Game theory suggests that if they trust each other they will both keep silent and just pay a fine. If there is little or no trust, the rational course of action for each prisoner is to confess and inform on the other, since the certainty of a two-year sentence (or just getting a fine) is preferable to the possibility of a life sentence.
We can transfer this reasoning to the simple situation where there are two firms in a market. Each firm can either raise its price or leave it unchanged. If both raise prices, they will both be better off (more profit) than by leaving price unchanged. But if one raises price and the other doesn’t, the firm that raises price will make a loss, while the other firm makes even more profit than if both firms raised prices.
The theory predicts that the outcome depends on the level of trust and opportunity to get together and collude. If they trust each other and can get together, they will both raise prices. Otherwise, the safe option is to leave price unchanged, to avoid the risk of making a loss.
Governments can reduce the likelihood of collusion (and therefore higher prices for consumers) by increasing the risks for firms, in the form of very large fines, and/or imprisonment. ‘Whistle blowing’ is also encouraged by not prosecuting firms that inform the authorities; this will discourage collusion in the first place.
Evaluation of Oligopoly
Where there is collusion, it is likely that firms will earn abnormal profit and consumers may be exploited, as prices will be higher than in a market where the firms compete.
It is also likely that price will be above marginal cost, if firms collude, so the market will not be allocatively efficient.

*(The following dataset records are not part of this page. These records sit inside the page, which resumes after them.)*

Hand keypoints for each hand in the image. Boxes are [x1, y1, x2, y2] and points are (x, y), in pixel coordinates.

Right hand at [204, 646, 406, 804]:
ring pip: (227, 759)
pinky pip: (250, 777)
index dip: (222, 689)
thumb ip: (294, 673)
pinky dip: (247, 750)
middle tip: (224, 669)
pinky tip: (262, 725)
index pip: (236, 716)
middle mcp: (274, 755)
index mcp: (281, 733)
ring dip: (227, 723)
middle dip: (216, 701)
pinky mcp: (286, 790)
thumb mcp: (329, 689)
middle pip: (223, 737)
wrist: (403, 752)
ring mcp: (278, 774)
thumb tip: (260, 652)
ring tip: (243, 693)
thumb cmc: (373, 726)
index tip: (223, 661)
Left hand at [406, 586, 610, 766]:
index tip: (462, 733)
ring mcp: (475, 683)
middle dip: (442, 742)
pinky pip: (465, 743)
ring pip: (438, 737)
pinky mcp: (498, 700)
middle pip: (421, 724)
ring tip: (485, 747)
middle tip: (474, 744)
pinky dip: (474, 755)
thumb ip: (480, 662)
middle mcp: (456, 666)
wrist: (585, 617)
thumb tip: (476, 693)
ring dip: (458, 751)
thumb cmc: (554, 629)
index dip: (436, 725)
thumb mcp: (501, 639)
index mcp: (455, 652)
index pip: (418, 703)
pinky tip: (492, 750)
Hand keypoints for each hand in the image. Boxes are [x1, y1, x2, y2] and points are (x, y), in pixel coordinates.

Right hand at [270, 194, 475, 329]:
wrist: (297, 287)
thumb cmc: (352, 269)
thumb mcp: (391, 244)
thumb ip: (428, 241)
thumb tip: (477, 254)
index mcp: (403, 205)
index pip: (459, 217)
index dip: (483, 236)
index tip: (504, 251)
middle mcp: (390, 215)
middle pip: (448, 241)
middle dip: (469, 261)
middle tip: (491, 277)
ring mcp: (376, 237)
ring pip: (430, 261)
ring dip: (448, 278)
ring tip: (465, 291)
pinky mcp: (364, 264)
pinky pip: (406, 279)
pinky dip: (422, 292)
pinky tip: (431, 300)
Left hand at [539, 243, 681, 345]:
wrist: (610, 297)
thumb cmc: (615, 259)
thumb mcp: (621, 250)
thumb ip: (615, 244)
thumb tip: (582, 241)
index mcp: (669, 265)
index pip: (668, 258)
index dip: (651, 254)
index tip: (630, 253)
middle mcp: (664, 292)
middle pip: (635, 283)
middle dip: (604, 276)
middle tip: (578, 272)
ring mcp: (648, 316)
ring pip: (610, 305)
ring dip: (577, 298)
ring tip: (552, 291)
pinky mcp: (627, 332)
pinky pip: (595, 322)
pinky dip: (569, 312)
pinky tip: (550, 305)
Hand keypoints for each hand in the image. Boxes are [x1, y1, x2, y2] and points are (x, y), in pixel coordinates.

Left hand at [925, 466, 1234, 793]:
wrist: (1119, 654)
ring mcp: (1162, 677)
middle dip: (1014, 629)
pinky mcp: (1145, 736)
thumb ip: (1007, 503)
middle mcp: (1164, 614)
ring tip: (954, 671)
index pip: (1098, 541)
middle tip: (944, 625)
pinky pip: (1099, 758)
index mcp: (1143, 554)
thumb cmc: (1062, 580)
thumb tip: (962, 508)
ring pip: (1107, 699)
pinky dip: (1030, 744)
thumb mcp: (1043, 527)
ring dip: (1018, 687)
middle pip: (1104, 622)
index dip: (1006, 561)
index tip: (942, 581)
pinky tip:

If there is no collusion, and little or no product differentiation, firms are likely to produce at, or close to minimum long run average cost (ie at the minimum efficient scale). This means that the industry will be productively efficient. If there is collusion, there will be less incentive to reduce costs and less productive efficiency.
Firms in oligopolistic markets may be dynamically efficient if they earn abnormal profit and face significant competition from rivals. They will have resources to invest in new products and technologies and have the incentive to inovate.
- Explain why collusion amongst firms is more likely to occur amongst airlines operating on routes from Europe to North America, compared to hairdressers in a major city.
- Your answer should include: number of firms / concentration / product differentiation / oligopoly / imperfect competition
Where it is relatively easy to differentiate products, firms can compete on price and other elements of the marketing mix. The marketing mix comprises four elements that can be adjusted to create a competitive position in the market:
- __Product __– the design of the good or service; its functions, appearance, quality, size, after sales service etc
- __Promotion __– advertising and marketing, including the attempt to build up a powerful brand with a loyal following. A strong brand is a major source of power in the market.
- __Place __- how the customer can buy the product; for instance on-line retailing has taken a large market share from traditional high street shops.